Auf dem Hauptstadtkongress treten in dem neuartigen Format renommierte Persönlichkeiten des Gesundheitswesens auf, unter anderem: der Vorstandsvorsitzende des Klinikums Nürnberg, Prof. Dr. Achim Jockwig, der Digital Health Experte der Wirtschaftsprüfungsgesellschaft Ernst& Young, Konrad Fenderich, der Präventologe und ehemalige Berliner Ärztekammerpräsident Dr. Ellis Huber, sowie der kaufmännische Direktor des Städtischen Klinikum Dresden, Jürgen Richter. Moderiert wird die Battle of Arguments vom Gesundheitsökonom Prof. Dr. David Matusiewicz.

Der Hauptstadtkongress Medizin und Gesundheit ist mit mehr als 8.000 Entscheidern aus Gesundheitswirtschaft und Politik die jährliche Leitveranstaltung der Branche. Der 21. Hauptstadtkongress findet vom 6. bis 8. Juni 2018 im CityCube Berlin statt.

Weitere Infos und das Anmeldeformular finden Sie unter: www.hauptstadtkongress.de

Seien Sie dabei! Wir freuen uns auf Ihren Besuch.
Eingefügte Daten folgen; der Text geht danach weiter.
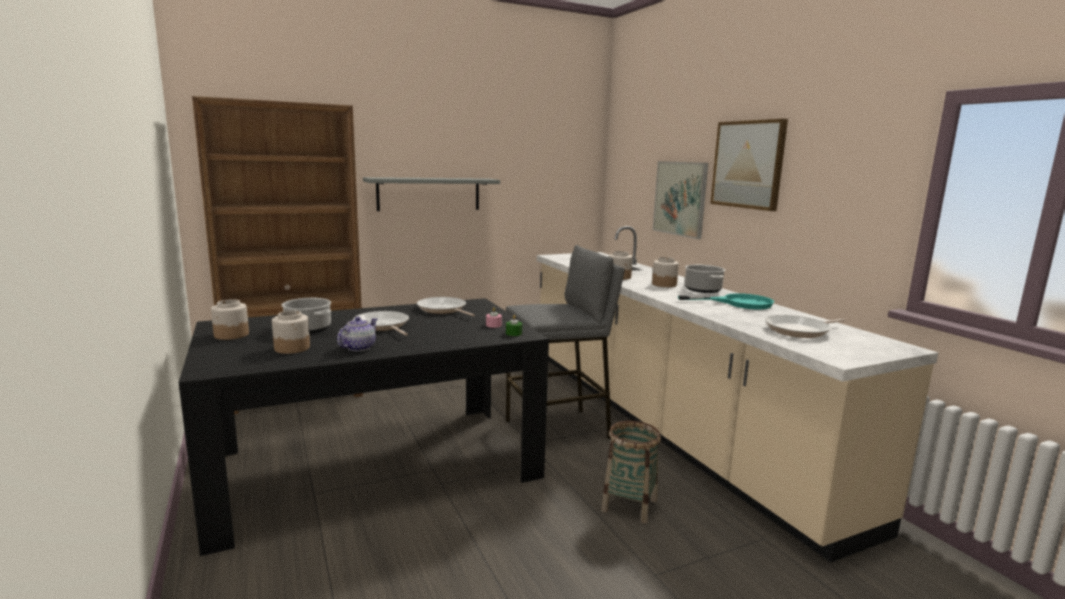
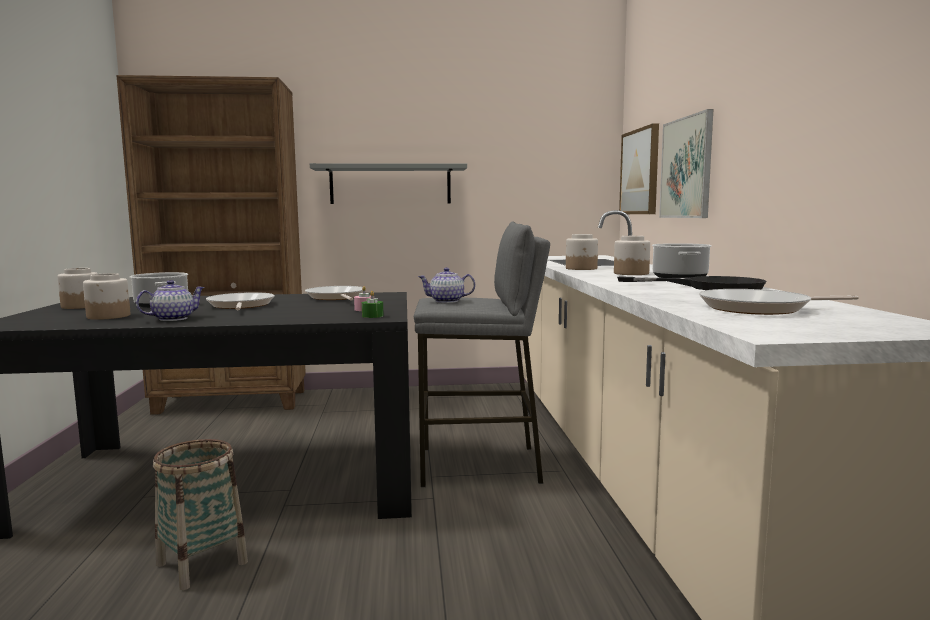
camera: 20 degrees right, 5 degrees down
(542, 312) = (447, 301): none -> teapot
(629, 505) = (496, 569): basket -> basket (202, 563)
(738, 303) = (709, 287): turquoise frying pan -> black frying pan
(748, 164) = (755, 95): picture -> picture (640, 172)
Die Digitalisierung der Medizin wird die Heilberufe tiefgreifend verändern: Dank Big-Data-Analytik werden Diagnostik, Therapie und die Entwicklung personalisierter Medikamente ungeahnte Behandlungsoptionen ermöglichen. Es geht aber nicht nur um mächtige Algorithmen, künstliche Intelligenz, Big Data und Präzisionsmedizin, sondern – neben solchen Ausblicken in die medizinische Zukunft – auch um die Digitalisierung im Praxisalltag, etwa um die Frage, wie Ärzte und Patienten durch digitale Anwendungen schon heute unterstützt werden können. Die zahlreichen Chancen, aber auch mögliche Risiken werden Schwerpunktthemen des Deutsche Ärzteforums sein, das im Rahmen des Hauptstadtkongresses Medizin und Gesundheit im Juni 2018 in Berlin stattfindet.

Das Deutsche Ärzteforum richtet sich gleichermaßen an Niedergelassene und Klinikärzte. Als Teil des Hauptstadtkongresses bringt es die Ärzteschaft mit der Gesundheitspolitik und allen anderen Berufsgruppen im Gesundheitswesen zu einem fach- und disziplinübergreifenden Dialog zusammen.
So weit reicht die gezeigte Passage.